And no problem, clovis. I _completely_ understand how you're feeling. I haven't gotten a negative in about three years, but a neutral shows up two or three times a year (or a 1 or 2 in my DSRs) and it always lays me low when it does.  
It's such a blow to the ego. And I get so angry. Stupid customers! Why do I deal with people like this?? You can't make people happy!! Why do I bother with eBay?? I have no control! 
Maybe this is a trend. Maybe I shouldn't be in this business...

But then, after I smack myself upside the head, I remind myself that 'hey, wait a sec... I have a 4.8-9% DSR rating. I can take this. Most people think I'm a _phenomenal_ seller.'

And if I remember correctly clovis, you're also a Top Rated seller. I'll agree, there's some luck involved, too, but you _earn_ that badge. 
So you must be doing something right the vast majority of the time.


----------



## clovis (May 13, 2002)

ErinP said:


> And no problem, clovis. I _completely_ understand how you're feeling. I haven't gotten a negative in about three years, but a neutral shows up two or three times a year (or a 1 or 2 in my DSRs) and it always lays me low when it does.
> It's such a blow to the ego. And I get so angry. Stupid customers! Why do I deal with people like this?? You can't make people happy!! Why do I bother with eBay?? I have no control!
> Maybe this is a trend. Maybe I shouldn't be in this business...
> 
> ...


Thank you again, Erin.

These are some of my exact thoughts!!!! FWIW, I am blessed to be a top rated seller. I know that no one in the world cares, but I'm pretty proud of this, at least to me. It is kind of a lonesome jubilee, if you will. 

With all that said, it is hard to remember the 3,000+ positives, and countless additional emails saying "that really is the nicest example I've ever seen", when you have one guy making life difficult.

Again, thank you for your kind words!


----------



## clovis (May 13, 2002)

UPDATE:

Finally, our phone service has been restored, so my super fast (not) dial up is back in service. Much easier to type on a forum when you have a keyboard.

The buyer returned the manual, and it arrived today. I still can't believe he sent it _certified mail, return receipt_. It cost him $6.71 in shipping to return it, which I am not refunding. The original shipping from me to him was $2.24.

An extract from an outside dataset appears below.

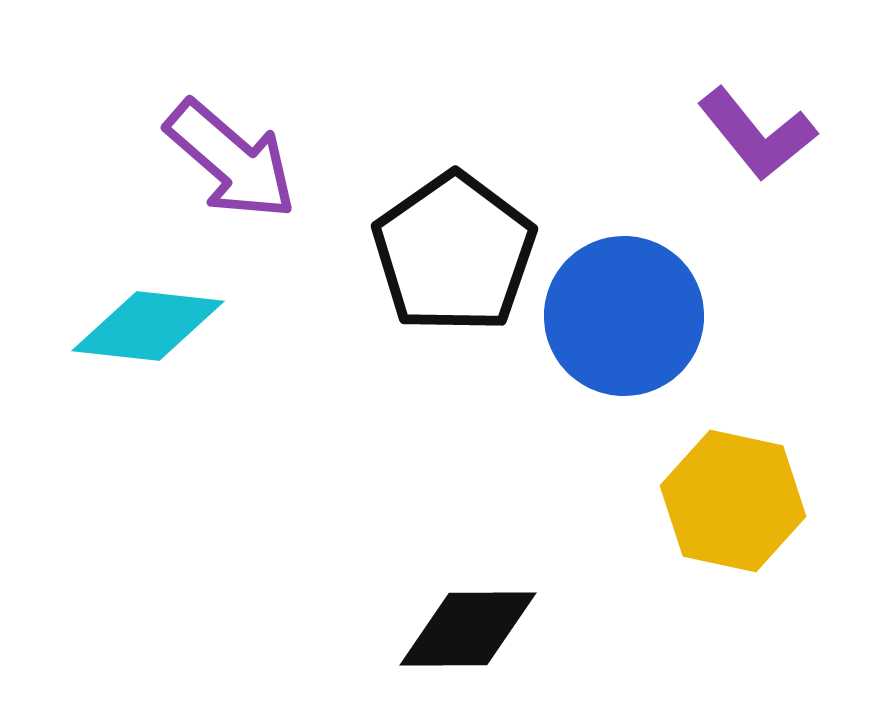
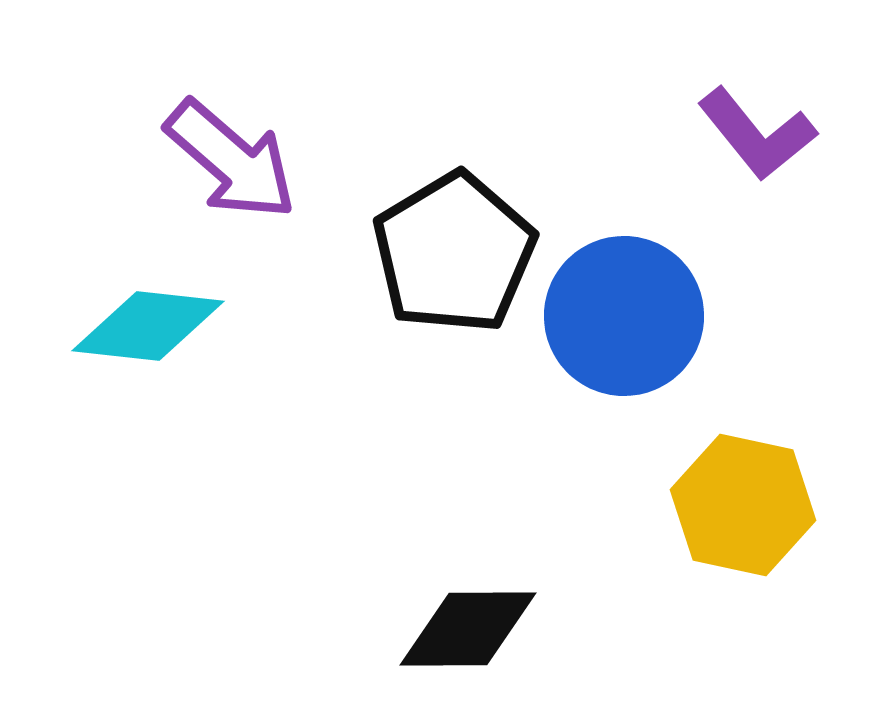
black pentagon: rotated 4 degrees clockwise
yellow hexagon: moved 10 px right, 4 px down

All of this for a $16 item, which originally included free shipping from me.

I refunded the total back to the buyer. I took the route of apologizing again to him, which might sound crazy to some. 

He has offered to change the neg to a positive, and I just sent the "request feedback revision."

_Here's the funny part_, at least to me: I spent an hour today searching and studying the process, and trying to figure out exactly how to refund the money that PP froze, which was $16. This guy already knew how, step by step, to complete the FB revision form!!!!

BTW, this guy has 27 total FB, and has left at least 4 negs in the past 1 1/2 years of his ebay history. Go figure.


----------



## clovis (May 13, 2002)

*New Update:*

I sent the feedback revision request to the buyer last night. 

I am really stunned that the buyer actually did revise the feedback to a positive!!!!

I'm blessed to be back to 100% positives, with no negs.

*Thank you all for your help in this matter!!!!!!*


----------



## ErinP (Aug 23, 2007)

That is _really_ good to hear.


----------



## Bandit (Oct 5, 2008)

Great News Clovis


----------